Wie einfältig waren sie gewesen zu glauben, sie – zwei unerfahrene Jungs – könnten sich allein mit den größten Mächten der Welt anlegen? Für Öl wurden Kriege begonnen, Öl regierte die Welt – das war kein Spiel!

Wieso waren sie dem Verdacht nicht nachgegangen, als sie das Gefühl gehabt hatten, man hätte sie beim Hacken erwischt? Sie waren sogar so naiv gewesen, ihren Plan per Chat auszubaldowern, weil sie gedacht hatten, dann könnte sie niemand an Bord der World Warrior belauschen. Mit Sicherheit waren ihre Gegner über jeden ihrer Schritte bestens informiert gewesen.

Wieso bloß hatten sie niemandem von ihrer Entdeckung erzählt? Hätte er Alicia wenigstens einen Hinweis gegeben! Seiner süßen Alicia, die das Ganze gerade live mitansehen musste.

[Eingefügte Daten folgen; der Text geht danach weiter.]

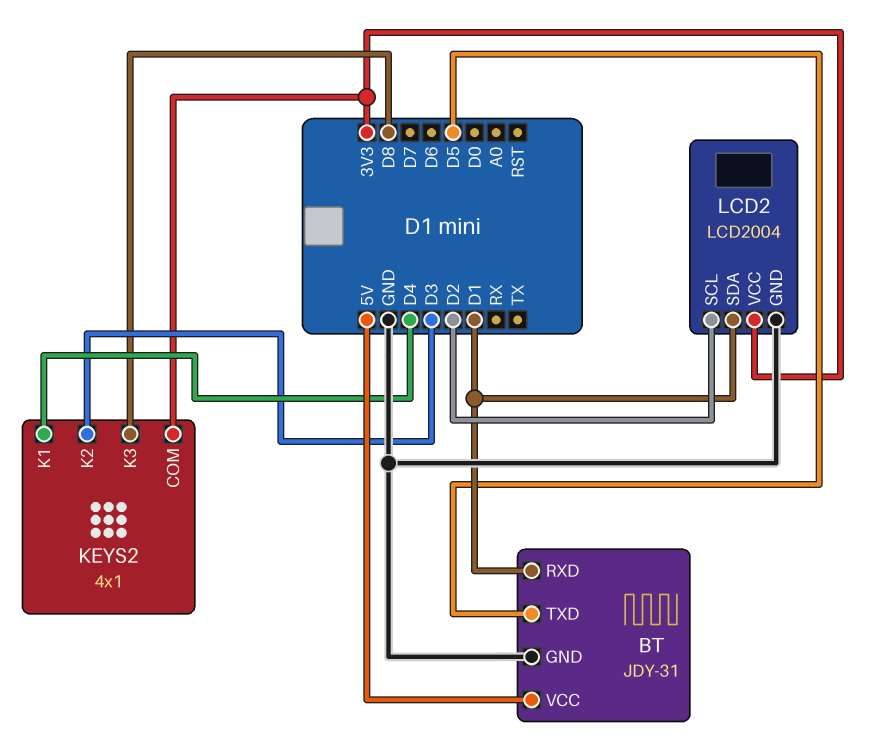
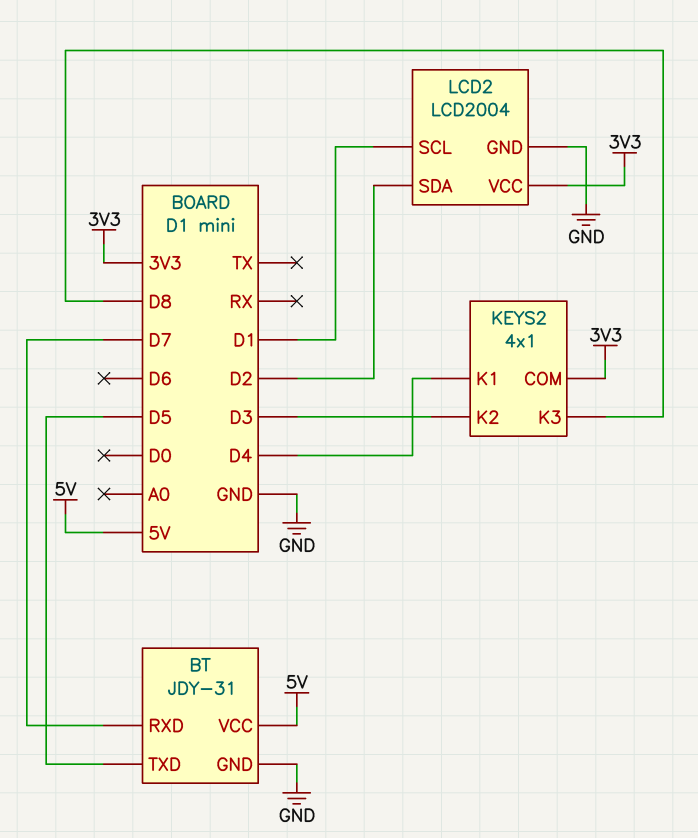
BT pin RXD: D1 -> D7
LCD2 pin SCL: D2 -> D1
LCD2 pin SDA: D1 -> D2

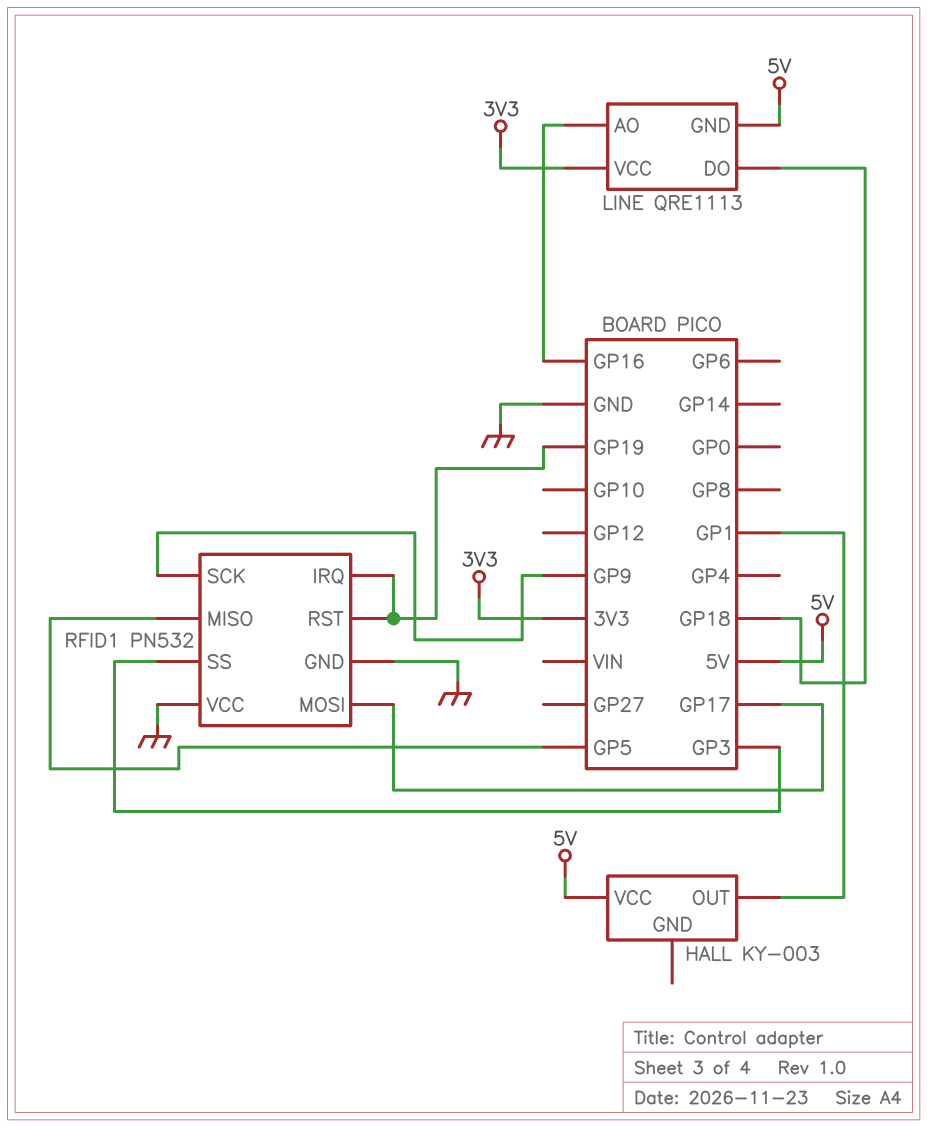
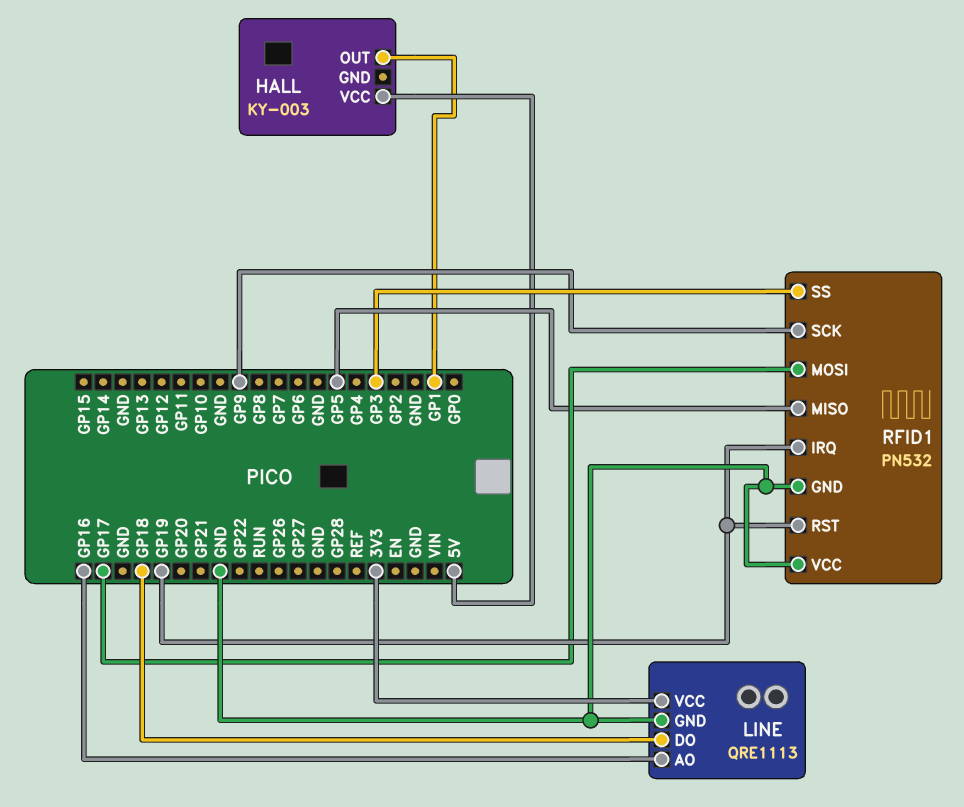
LINE pin GND: 5V -> GND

Er schlug auf der Wasseroberfläche auf, es knackte abermals. Ein Ruck ging durch seinen paralysierten Körper. Mit Alicia hatte er immer gewitzelt, dass er mit seiner schlanken, sehnigen Gestalt so viel Abtrieb hatte, während sie – zwar schlank, aber Polster an den richtigen Stellen – oben schwamm. Der Latexanzug verschaffte ihm keinen Auftrieb, er sank wie ein Stein. Trieb an Devon vorbei, dessen Augen und Mund weit aufgerissen waren.

Patrick schrie stumm. Er flehte seine Glieder an, sich zu bewegen, doch sie gehorchten nicht. Immer tiefer sank er hinab. Er konnte nicht einmal sagen, ob er die letzten Sekunden während des Sturzes geatmet hatte. Seine Erinnerung ließ ihn den Reflex in seinem Brustkorb spüren. Er wusste nicht, ob er das Brennen des Salzwassers in seinen Lungen spürte oder es sich nur einbildete. Ob das Gefühl, soeben qualvoll zu ersticken, Wirklichkeit war.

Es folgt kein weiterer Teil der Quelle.